# TASK TO CARRY OUT:
Provide a verbatim copy of all the records below, leaving the images out.
*** SUPPLIED ENTRIES
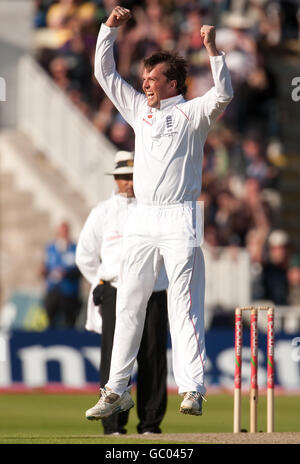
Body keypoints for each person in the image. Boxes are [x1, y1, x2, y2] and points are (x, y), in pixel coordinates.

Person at [89, 5, 233, 418]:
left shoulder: (193, 113)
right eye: (145, 78)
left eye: (153, 79)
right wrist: (107, 30)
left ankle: (193, 389)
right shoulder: (140, 110)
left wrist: (213, 51)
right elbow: (105, 76)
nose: (145, 84)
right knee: (128, 302)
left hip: (179, 216)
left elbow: (223, 93)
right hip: (143, 216)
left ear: (173, 84)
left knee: (182, 305)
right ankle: (116, 389)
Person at [75, 150, 168, 435]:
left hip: (152, 290)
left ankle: (150, 424)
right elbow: (85, 256)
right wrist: (99, 282)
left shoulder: (153, 210)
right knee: (115, 357)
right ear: (115, 179)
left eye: (132, 177)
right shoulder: (102, 212)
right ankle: (113, 424)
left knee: (152, 356)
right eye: (124, 177)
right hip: (116, 289)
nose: (128, 182)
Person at [42, 221, 82, 328]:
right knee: (50, 320)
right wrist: (44, 271)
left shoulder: (75, 248)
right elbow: (46, 266)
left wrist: (67, 273)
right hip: (53, 290)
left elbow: (80, 269)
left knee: (69, 322)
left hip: (70, 292)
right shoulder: (51, 248)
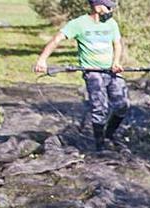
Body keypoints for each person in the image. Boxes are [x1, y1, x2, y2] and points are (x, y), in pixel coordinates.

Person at [33, 0, 128, 152]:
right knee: (100, 108)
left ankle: (110, 133)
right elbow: (56, 39)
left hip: (112, 71)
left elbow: (117, 44)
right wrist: (42, 60)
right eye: (108, 7)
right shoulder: (78, 24)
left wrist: (116, 62)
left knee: (122, 106)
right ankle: (100, 145)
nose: (111, 10)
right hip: (93, 72)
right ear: (97, 6)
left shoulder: (111, 24)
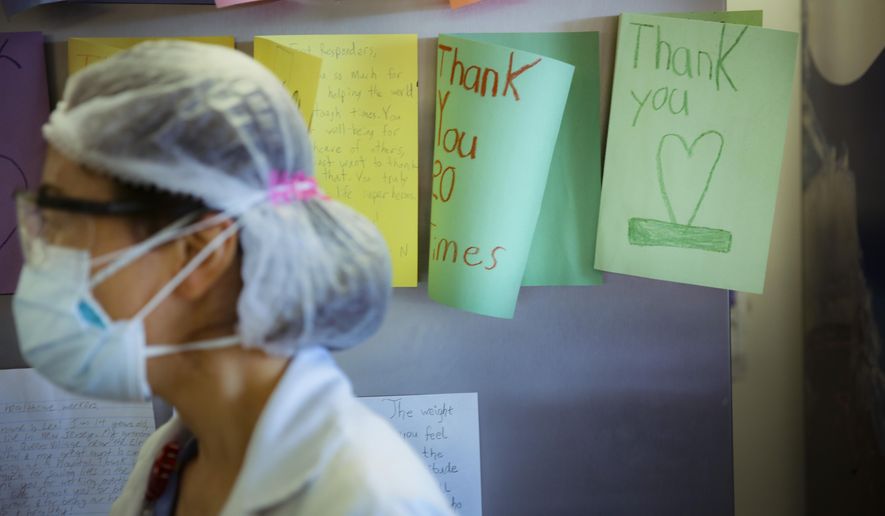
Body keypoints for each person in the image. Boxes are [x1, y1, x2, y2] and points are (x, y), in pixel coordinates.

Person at [12, 40, 453, 515]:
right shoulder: (174, 456)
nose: (44, 253)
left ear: (197, 254)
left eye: (61, 222)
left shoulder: (367, 500)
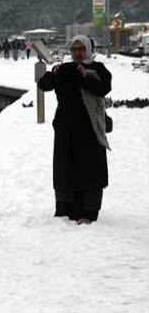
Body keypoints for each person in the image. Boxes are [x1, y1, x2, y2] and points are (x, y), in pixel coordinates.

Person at [36, 35, 111, 224]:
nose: (77, 53)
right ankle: (65, 208)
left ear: (88, 49)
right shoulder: (65, 69)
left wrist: (85, 75)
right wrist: (52, 73)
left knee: (90, 168)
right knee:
******
# TASK ANSWER:
Body keypoints for each person in the image. Boxes are [x1, y1, x2, y2] and points are (x, y), in pixel coordinates.

Person at [89, 5, 233, 418]:
left shoulder: (193, 113)
right eye: (145, 78)
left eye: (153, 79)
right wrist: (107, 30)
left ankle: (193, 389)
right shoulder: (140, 110)
left wrist: (213, 51)
right elbow: (105, 76)
nose: (145, 84)
right knee: (128, 302)
left hip: (179, 216)
left elbow: (223, 93)
right hip: (143, 216)
left ear: (173, 84)
left knee: (182, 305)
right ankle: (116, 389)
Person at [75, 150, 168, 435]:
left hip: (152, 290)
left ankle: (150, 424)
right elbow: (85, 256)
right wrist: (99, 282)
left shoulder: (153, 210)
right knee: (115, 357)
right ear: (115, 179)
left eye: (132, 177)
right shoulder: (102, 212)
right ankle: (113, 424)
left knee: (152, 356)
right eye: (124, 177)
right hip: (116, 289)
nose: (128, 182)
Person at [42, 221, 82, 328]:
right knee: (50, 320)
right wrist: (44, 271)
left shoulder: (75, 248)
right elbow: (46, 266)
left wrist: (67, 273)
right hip: (53, 290)
left elbow: (80, 269)
left knee: (69, 322)
left hip: (70, 292)
right shoulder: (51, 248)
Body keypoints for each person in the image. Boxes are [x1, y1, x2, y2] and points are (x, y), in pixel coordinates.

Person at [33, 0, 128, 152]:
right knee: (100, 108)
left ankle: (110, 133)
right elbow: (56, 39)
left hip: (112, 71)
left elbow: (117, 44)
right wrist: (42, 60)
right eye: (108, 7)
right shoulder: (78, 24)
left wrist: (116, 62)
left knee: (122, 106)
right ankle: (100, 145)
nose: (111, 10)
right hip: (93, 72)
right ear: (97, 6)
left shoulder: (111, 24)
Body keypoints for each person in the image. Boxes are [x1, y1, x2, y2] and points are (x, y), in pixel coordinates.

Person at [12, 40, 453, 515]:
right shoulder: (174, 456)
nose: (44, 253)
left ear: (197, 254)
left eye: (61, 222)
left shoulder: (367, 500)
Body keypoints for each person in the image. Boxes are [x1, y1, x2, y2] and points are (x, y), in pixel coordinates.

Person at [36, 35, 111, 224]:
nose: (77, 53)
right ankle: (65, 208)
left ear: (88, 49)
right shoulder: (65, 69)
left wrist: (85, 75)
right wrist: (52, 73)
left knee: (90, 168)
right knee:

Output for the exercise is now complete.